Normal Clots vs. Concerning Clots

Size is the simplest way to gauge what’s going on. Clots ranging from the size of a dime to the size of a quarter are typical, especially during the first two days of your period. They’re often dark red or maroon because the blood has had time to oxidize before leaving your body. Seeing a few of these per period is not a red flag.

Clots larger than a quarter, or clots that show up consistently throughout your period rather than just on the heaviest days, point to unusually heavy bleeding that’s worth investigating. The same goes for periods that last longer than seven days, soaking through a pad or tampon every hour for several consecutive hours, or needing to wake up at night specifically to change protection.

When Heavy Clotting Affects Your Health

The biggest downstream risk of chronically heavy, clot-heavy periods is iron deficiency anemia.

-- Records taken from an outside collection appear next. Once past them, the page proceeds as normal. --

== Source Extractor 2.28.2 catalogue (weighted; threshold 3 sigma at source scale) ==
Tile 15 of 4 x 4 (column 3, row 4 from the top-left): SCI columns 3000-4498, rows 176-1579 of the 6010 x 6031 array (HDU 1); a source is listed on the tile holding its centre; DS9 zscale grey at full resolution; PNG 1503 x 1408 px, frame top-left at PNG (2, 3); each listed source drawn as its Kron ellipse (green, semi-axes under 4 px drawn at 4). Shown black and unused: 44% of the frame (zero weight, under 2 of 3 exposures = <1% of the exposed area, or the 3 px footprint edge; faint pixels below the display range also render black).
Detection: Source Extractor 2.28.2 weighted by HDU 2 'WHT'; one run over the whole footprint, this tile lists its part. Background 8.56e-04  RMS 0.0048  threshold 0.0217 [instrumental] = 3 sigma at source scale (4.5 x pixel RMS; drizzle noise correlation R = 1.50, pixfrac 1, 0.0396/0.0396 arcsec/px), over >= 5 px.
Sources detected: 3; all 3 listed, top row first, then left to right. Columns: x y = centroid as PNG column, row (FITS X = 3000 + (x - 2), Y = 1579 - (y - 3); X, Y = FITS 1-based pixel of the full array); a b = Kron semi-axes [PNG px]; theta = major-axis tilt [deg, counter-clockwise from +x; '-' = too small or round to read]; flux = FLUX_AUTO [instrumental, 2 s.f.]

Every period removes iron from your body through blood loss. When that loss is excessive month after month, your iron stores deplete faster than your diet can replenish them.

The symptoms build gradually, so many people attribute them to stress or poor sleep rather than connecting them to their periods. Watch for extreme tiredness that doesn’t improve with rest, weakness, pale skin, shortness of breath or a racing heartbeat with minimal exertion, frequent headaches or dizziness, cold hands and feet, and brittle nails. One unusual sign: craving ice, dirt, or other non-food items, a phenomenon called pica that’s specifically linked to iron deficiency.

What Can Reduce Clotting

Treatment depends on the underlying cause, but most approaches aim to reduce the volume of menstrual blood, which in turn reduces clotting.

Hormonal options work by thinning the uterine lining so there’s less tissue to shed. A hormonal IUD is one of the most effective choices, reducing menstrual blood loss significantly within a few months. Hormonal birth control pills, patches, or rings work similarly by regulating the estrogen-progesterone balance and preventing the lining from over-thickening.

For people who can’t or prefer not to use hormonal methods, a medication that prevents blood clots from breaking down too quickly can reduce heavy bleeding. It’s taken only during the days of active bleeding, typically for up to five days per cycle. This type of medication is not used alongside combination hormonal birth control due to clotting risks in other parts of the body.

When fibroids or adenomyosis are driving the heavy flow, the treatment path shifts toward addressing the structural problem. Options range from procedures to shrink or remove fibroids to, in severe cases, surgery on the uterine lining or the uterus itself. The right approach depends on the size and location of the growths, symptom severity, and whether you want to preserve fertility.

If a bleeding disorder is identified, treatment is tailored to the specific condition. For von Willebrand disease, for example, medications can temporarily boost the clotting factor your body is missing.